A Summary of Law is both exactly what it says and also far more challenging to write than it sounds. There are times in legal practice when you do not have a specific fact pattern that you are analyzing and instead you are focused on determining what the law says to do with a particular piece of a legal issue. In essence, a Summary of Law is the written product of the process of rule synthesis.
This is the first test of your skills that you have been learning thus far in this course. Your goal is to properly identify the legal issue you are being asked to examine and then to use sources of law, such as statutes and case law, to provide guidance on how a person should approach assessing the legal issue.
Remember how our legal system is founded on the English common law system? An earlier case might have stated a legal rule that was sufficiently clear to answer that particular legal issue, but a later case had facts that were just different enough to create ambiguity or confusion in how the legal rule should not be applied, which required the later case to clarify or expand on the earlier case’s legal rule.
In a Summary of Law, you are tracing how the law evolved and then reorganizing the material to produce a final product that is organized by topic rather than chronologically. Your job in this document is to do the “heavy lifting” for the reader and show clearly how and why the cases you discuss address the legal issue and answer the question posed.
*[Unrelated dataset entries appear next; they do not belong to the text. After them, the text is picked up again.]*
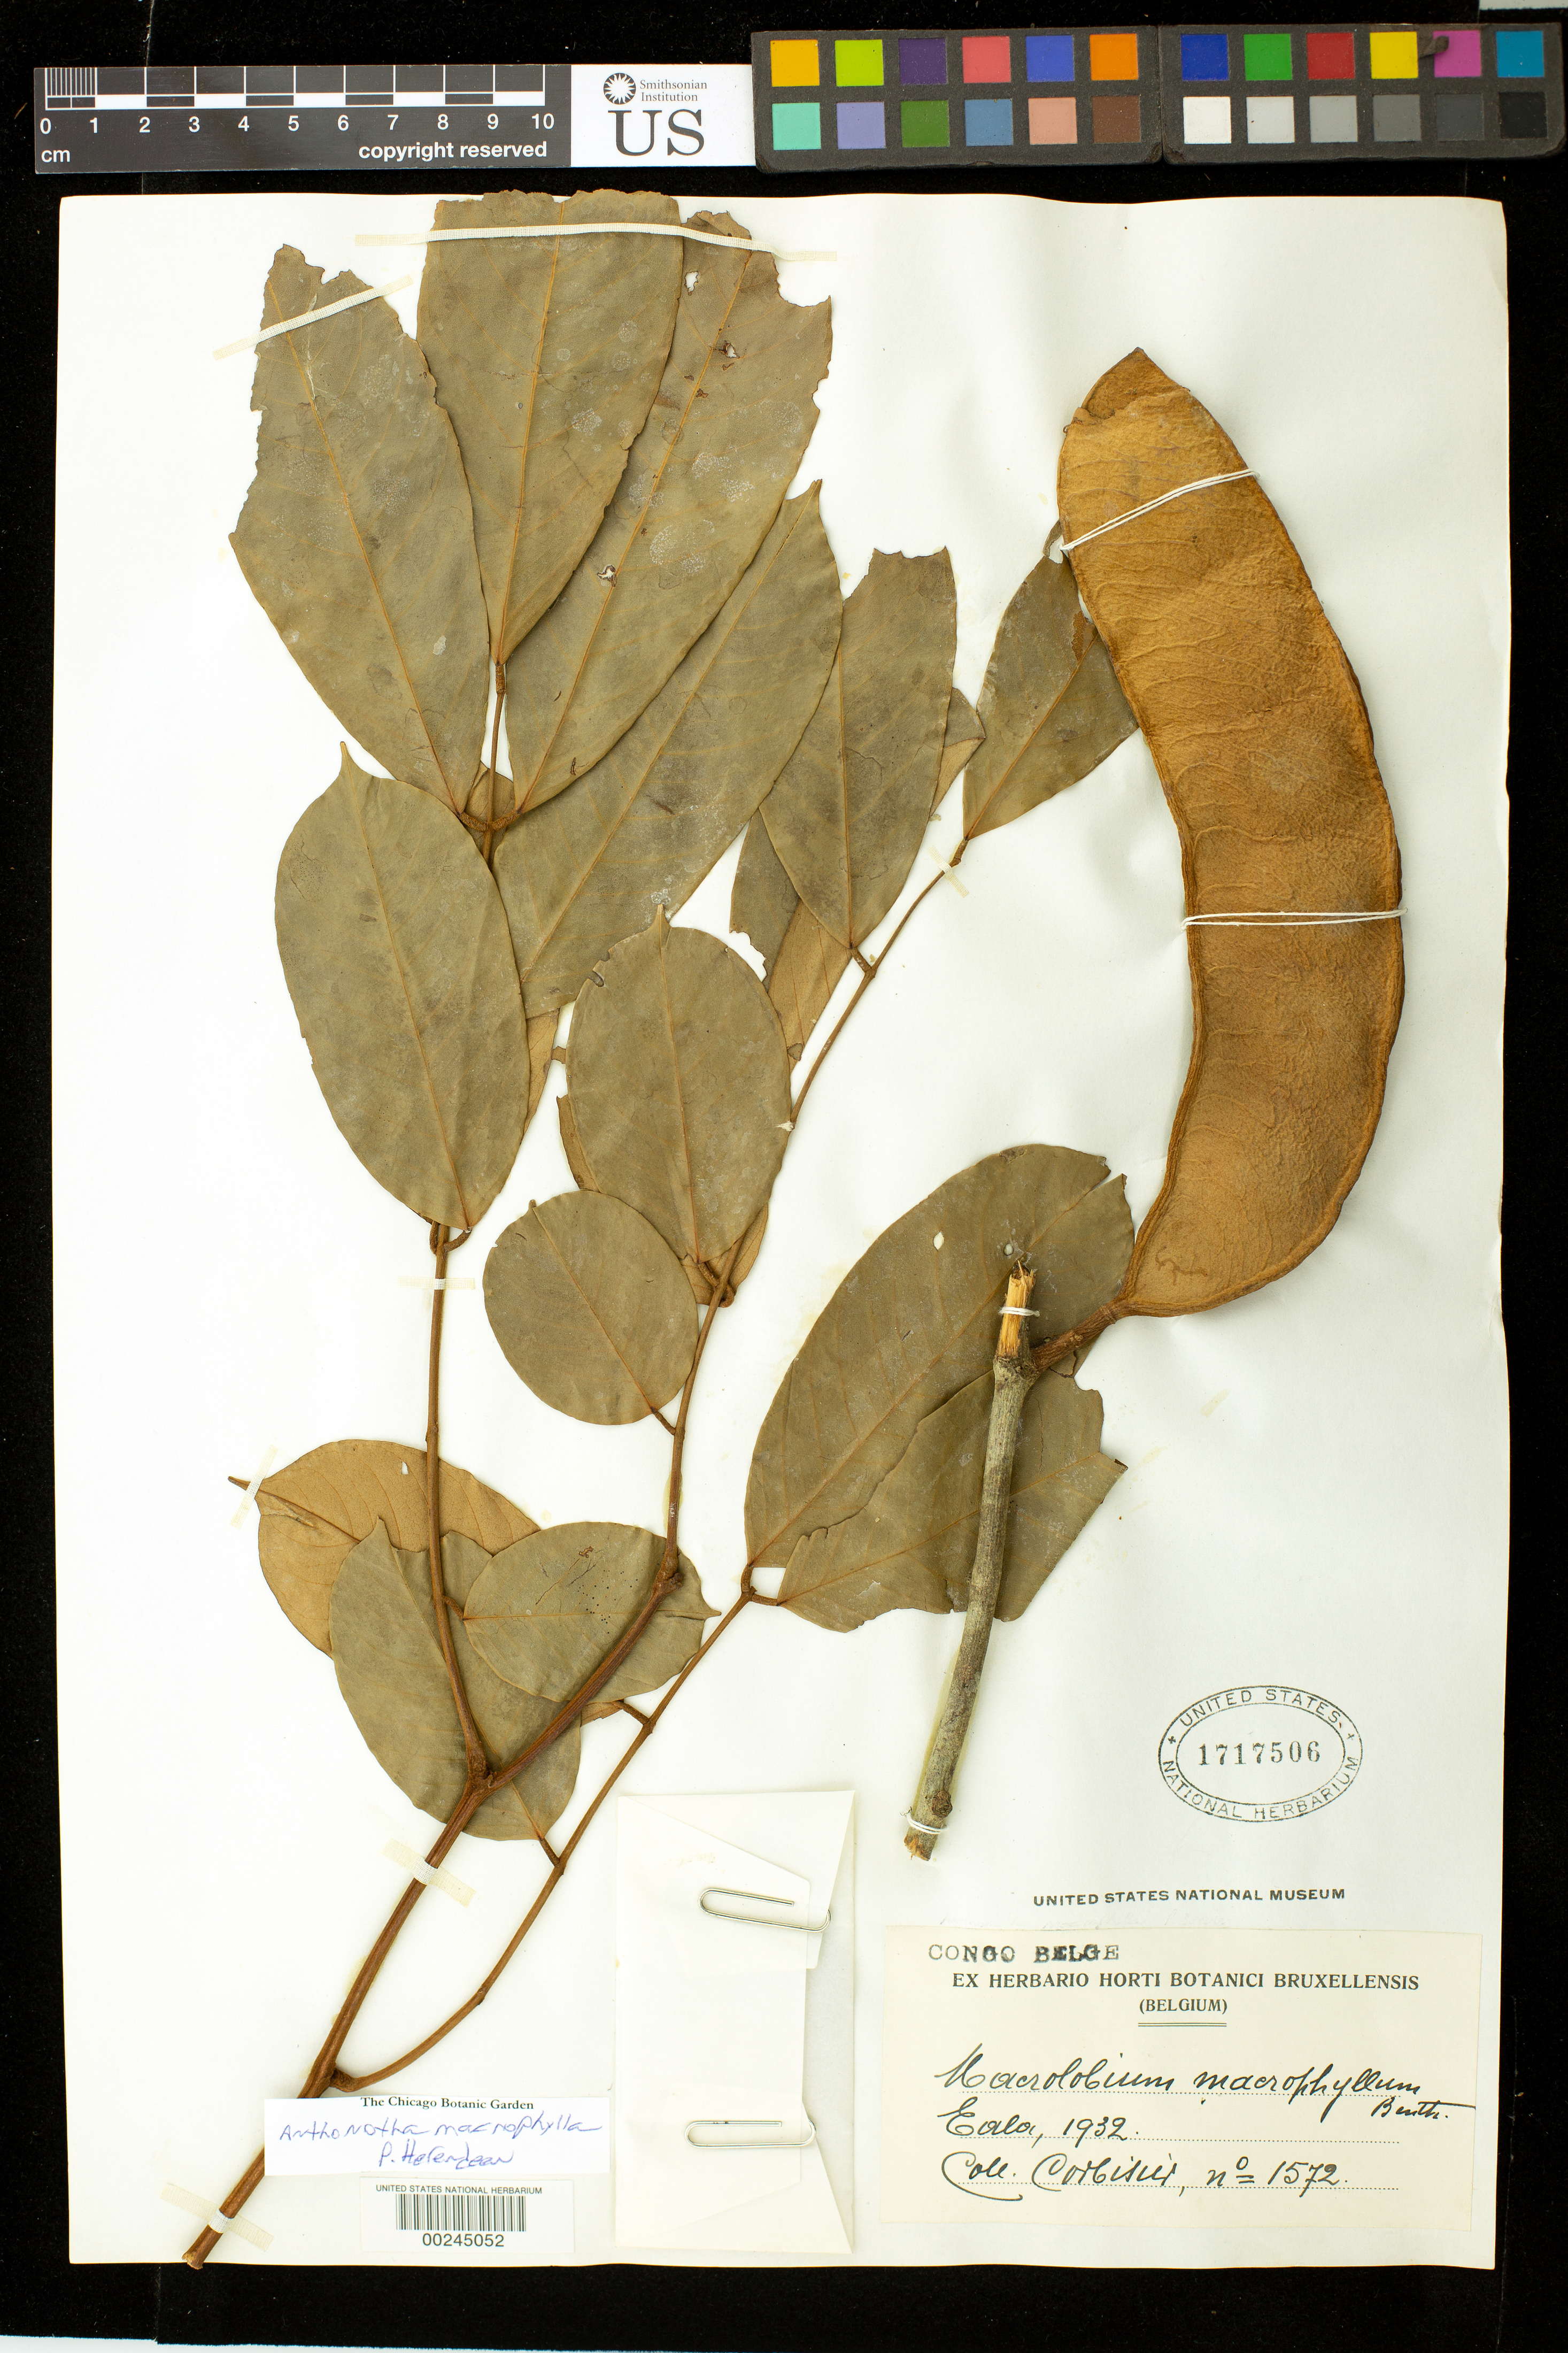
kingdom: Plantae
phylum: Tracheophyta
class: Magnoliopsida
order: Fabales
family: Fabaceae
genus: Macrolobium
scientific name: Macrolobium macrophyllum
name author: P. Beauv.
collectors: A. Corbisier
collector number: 1572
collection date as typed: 1932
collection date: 1932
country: Congo, Democratic Republic of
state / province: Équateur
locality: Eala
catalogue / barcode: US 1717506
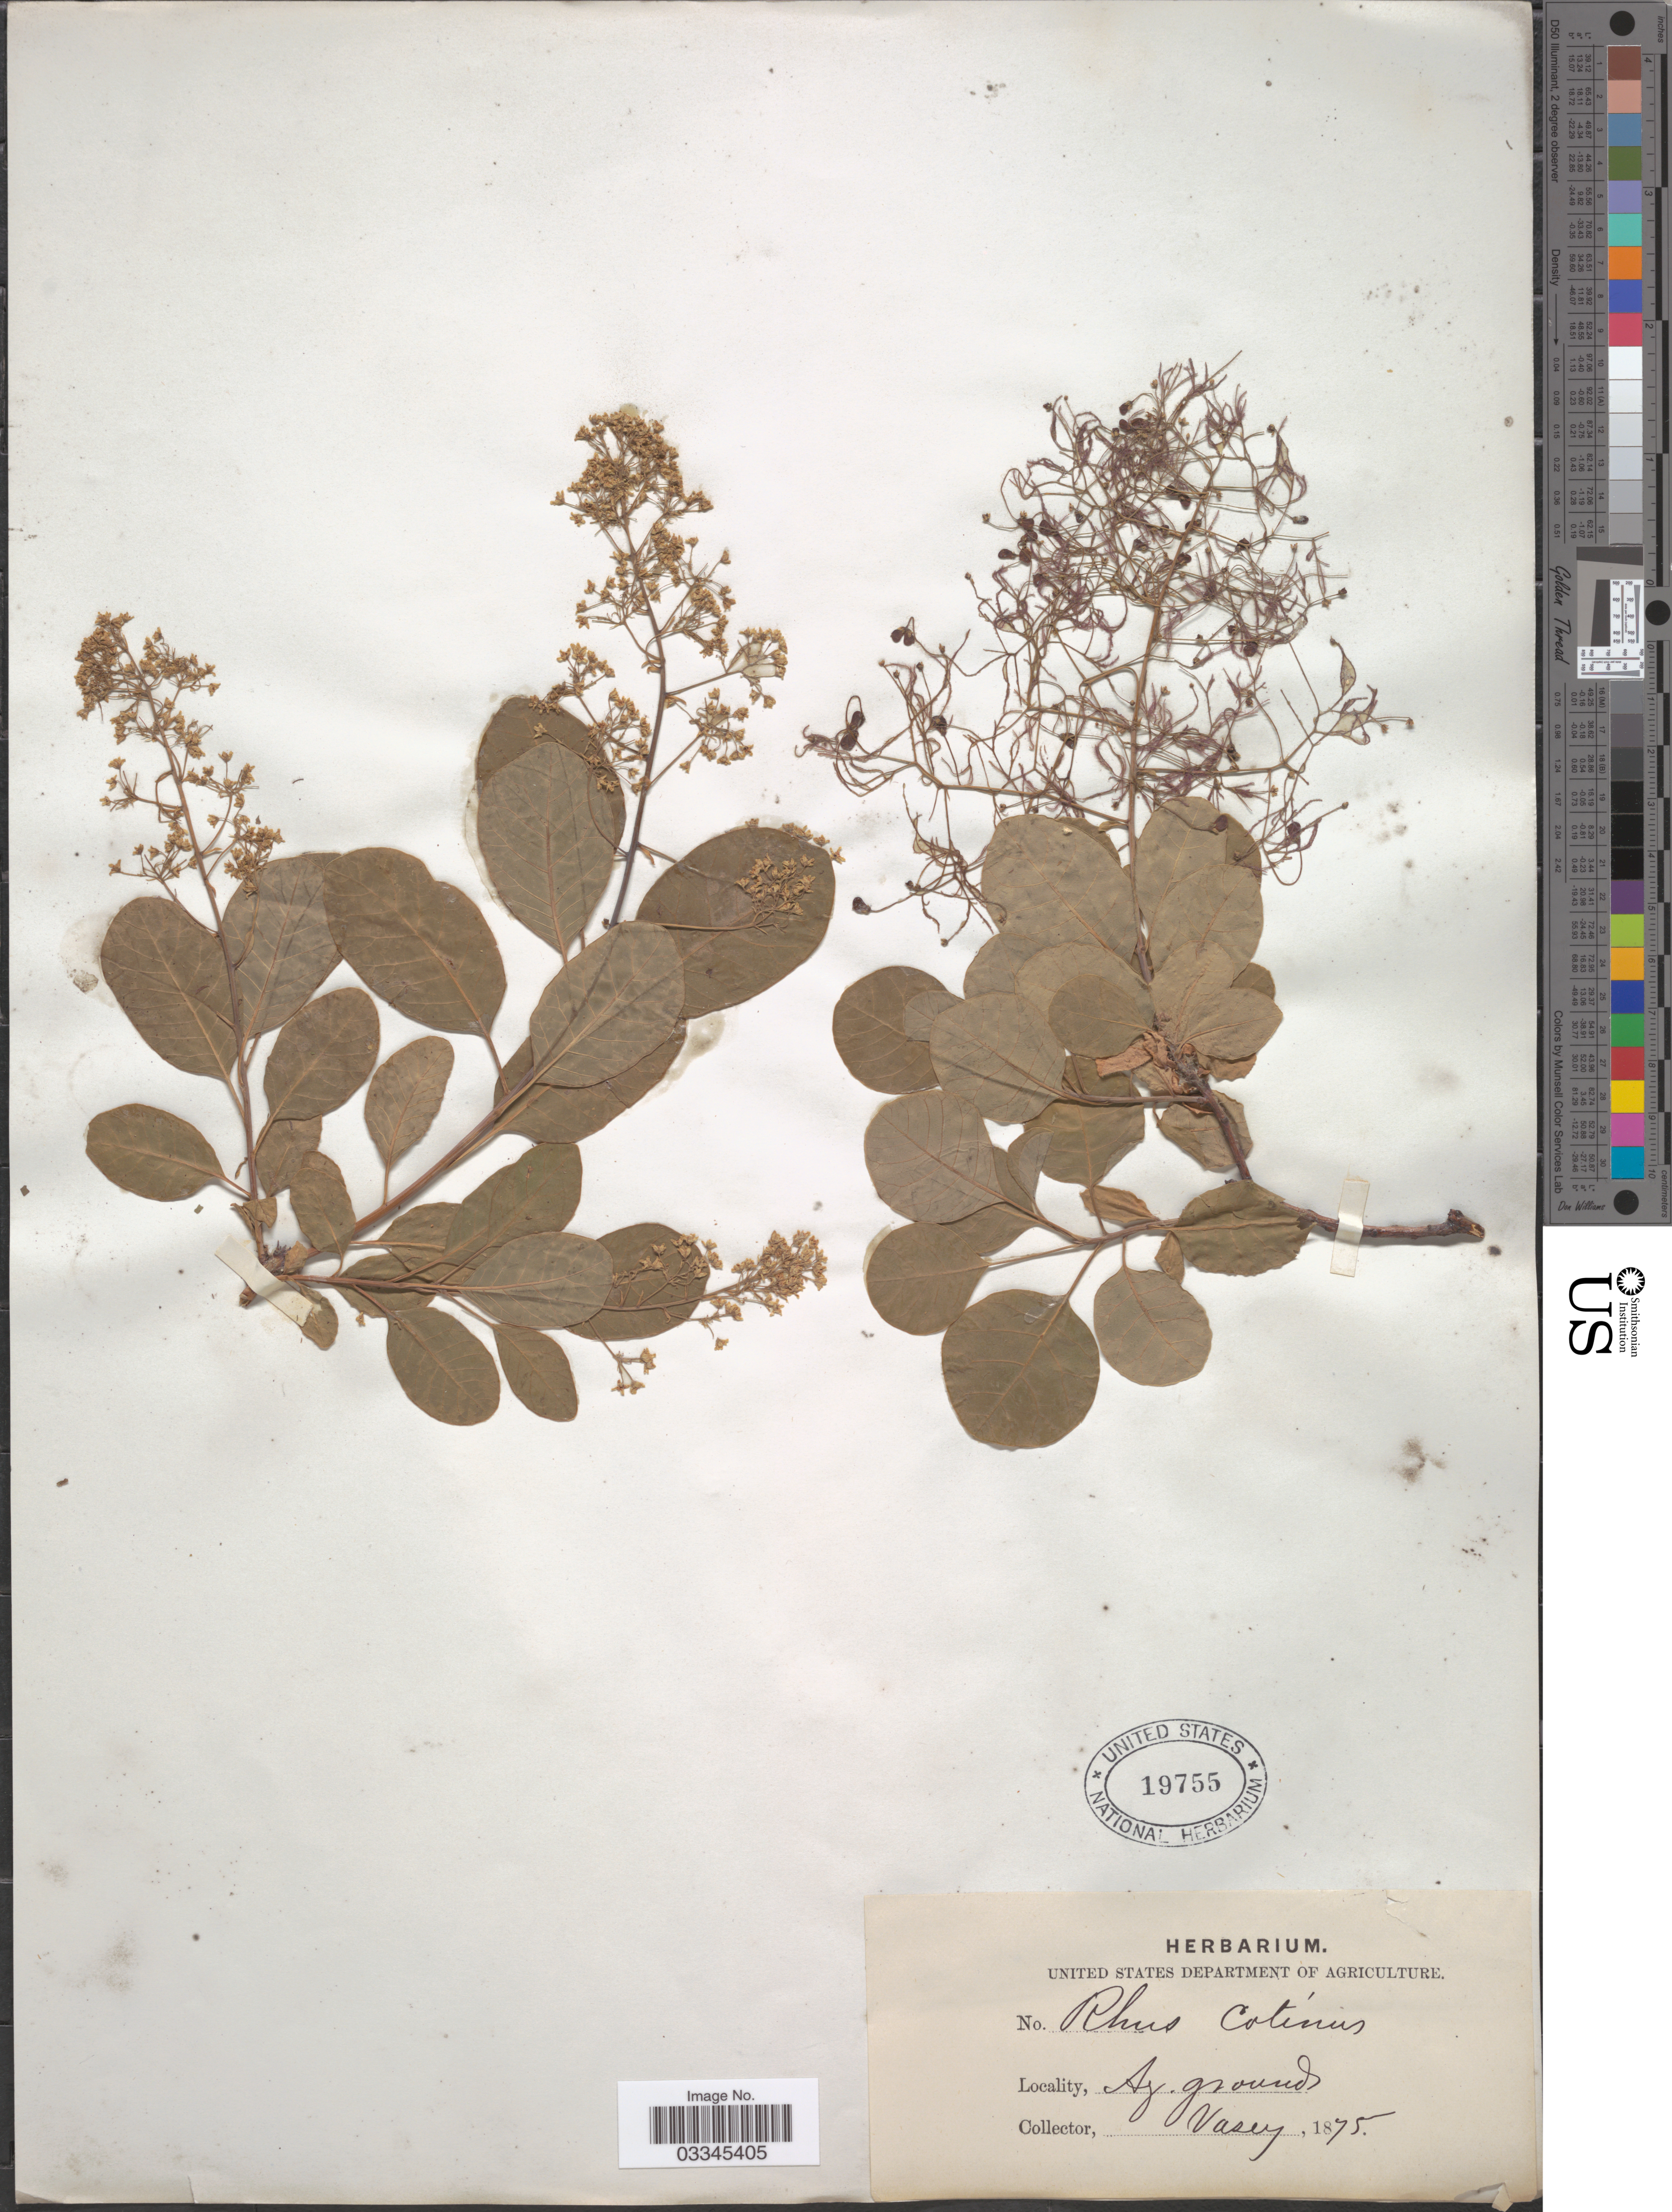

Put another way, your Summary of Law is where you demonstrate the work you did in finding and synthesizing the rule so that the reader does not have to conduct that process independently.
For your Summary of Law, you will have an introductory paragraph that provides the overall conclusion, the general rule, and the roadmap for the remainder of the document. For your body paragraphs, use a CRE-C structure. There is no Application section because in this document you are not applying the general rule to determine a specific outcome for a specific fact pattern. The Application section will come later in your case synthesis practice and your memoranda.
There is an example of Summary of Law in Appendix E that uses Unmarked Cases (Appendix A), Reading Cases (Appendix B), Briefing Cases (Appendix C), and Rule Synthesis Example (Appendix D) to write a Summary of Law showing how the author synthesized a rule from those cases.
The Summary of Law is the first building block of written legal analysis. Your understanding of where laws come from, practicing reading and briefing sources of law, and shifting focus from the sources of law to legal issues come together to let you find and synthesize legal rules and provide descriptions of the sources of law on which you rely to formulate your rule. Remember that a Summary of Law is like a geometry proof; you are showing the reader not just what the final answer is but also the steps you took along the way to reach your conclusion.